Ten days later the case was tried. The plaintiff called no witnesses. Defendants introduced the testimony of just one witness, a real estate broker and appraiser who qualified as an expert. It was his opinion that the defendants' properties would not derive any benefit from the installation of the sidewalk. His opinion was based upon general character of the properties, "the fact they have existed for many years without sidewalks, the need for people to use those sidewalks, and the appearance or the change in esthetics that might occur as a result of the improvement." The witness than stated that the sidewalk in question would either begin or end at the easterly end of one of the defendants properties, that there were sidewalks either in place or proposed on the south side of the street and that that sidewalk would provide any necessary access to the residents of the area. This concluded the defendants' proof.

• 1 Defendants contend that they were denied their right to introduce evidence on the issue of necessity, bottoming their argument on the trial judge's view expressed during the initial hearing. While we agree that the judge's understanding of the law on the subject was incorrect, Village of Glencoe v. Jackson, 102 Ill. App.2d 65, 74 (1968); City of Waukegan v. Drobnick, 61 Ill. App.2d 88, 97 (1965), we do not find it to be grounds for reversing this case.

• 2 At the time of the preliminary hearing, defendants were not prepared for trial and requested a continuance. Subsequently, at trial, the evidence introduced by defendants' expert included testimony, meager as it might have been, which touched upon the necessity of the improvement. No objection was made to the inclusion of such evidence. Further, the judge's earlier-expressed view did not preclude defendants from calling other witnesses on this issue. In the event testimony of such other witnesses had been prevented, defendants could have made an offer of proof. This is not a case where the judge's attitude can be said to make such an offer unnecessary. Miller v. Chicago Transit Authority, 78 Ill. App.2d 375, 379-381 (1966).

• 3-5 On this issue, however, there remains the question of whether the testimony of defendants' expert, that the sidewalk was not necessary, was sufficient to overcome the plaintiff's ordinance declaring the sidewalk necessary. The necessity of a local improvement is a legislative determination expressed by ordinance and is presumed valid unless found unreasonable. The presumption will not be overturned upon the mere opinion of witnesses that the improvement is unnecessary. The evidence must be clear that the legislative determination is unreasonable before the court will interfere. (City of Ottawa v. Colwell, 260 Ill. 548, 553 (1913); Village of Millstadt v. Bereitschaft, 344 Ill. 550, 554 (1931); Village of Glencoe v. Jackson, supra.) We find that the proof herein was insufficient to overcome the presumption of necessity created by the plaintiff's ordinance.

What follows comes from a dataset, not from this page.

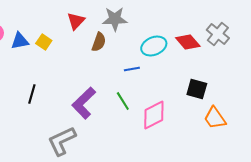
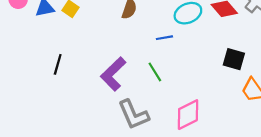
pink diamond: (154, 115) -> (188, 115), moved
gray L-shape: (62, 141) -> (133, 115), moved, turned -88

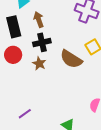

• 6-8 Defendants claim, that no private benefit accrued to their properties, is without foundation in the evidence. (Plaintiff's share of the total cost was approximately thirty-eight percent.) The assessment roll filed by the plaintiff herein is prima facie evidence that defendants' properties benefited to the extent shown thereby. (City of Chicago v. Marsh, 250 Ill. 512, 514 (1911).) To overcome the prima facie case made by the introduction of this roll, the defendants must show the fair cash market value of the property before and after the improvement. (Village of Marissa v. Jones, 327 Ill. 180, 192-193 (1927).) This was not done. Defendants only evidence on this point was the conclusionary statement of their expert that the sidewalk would be of no benefit. *fn1 The law is that a reviewing court will not disturb a finding on the question of benefits unless it is clearly and palpably against the manifest weight of the evidence. (Village of Marissa v. Jones, supra, at 193 and City of Chicago v. Marsh, supra, at 514.) Defendants have not met this criteria.

For the reasons stated, the judgment will be affirmed.

Judgment affirmed.

SEIDENFELD, P.J., and ABRAHAMSON, J., concur.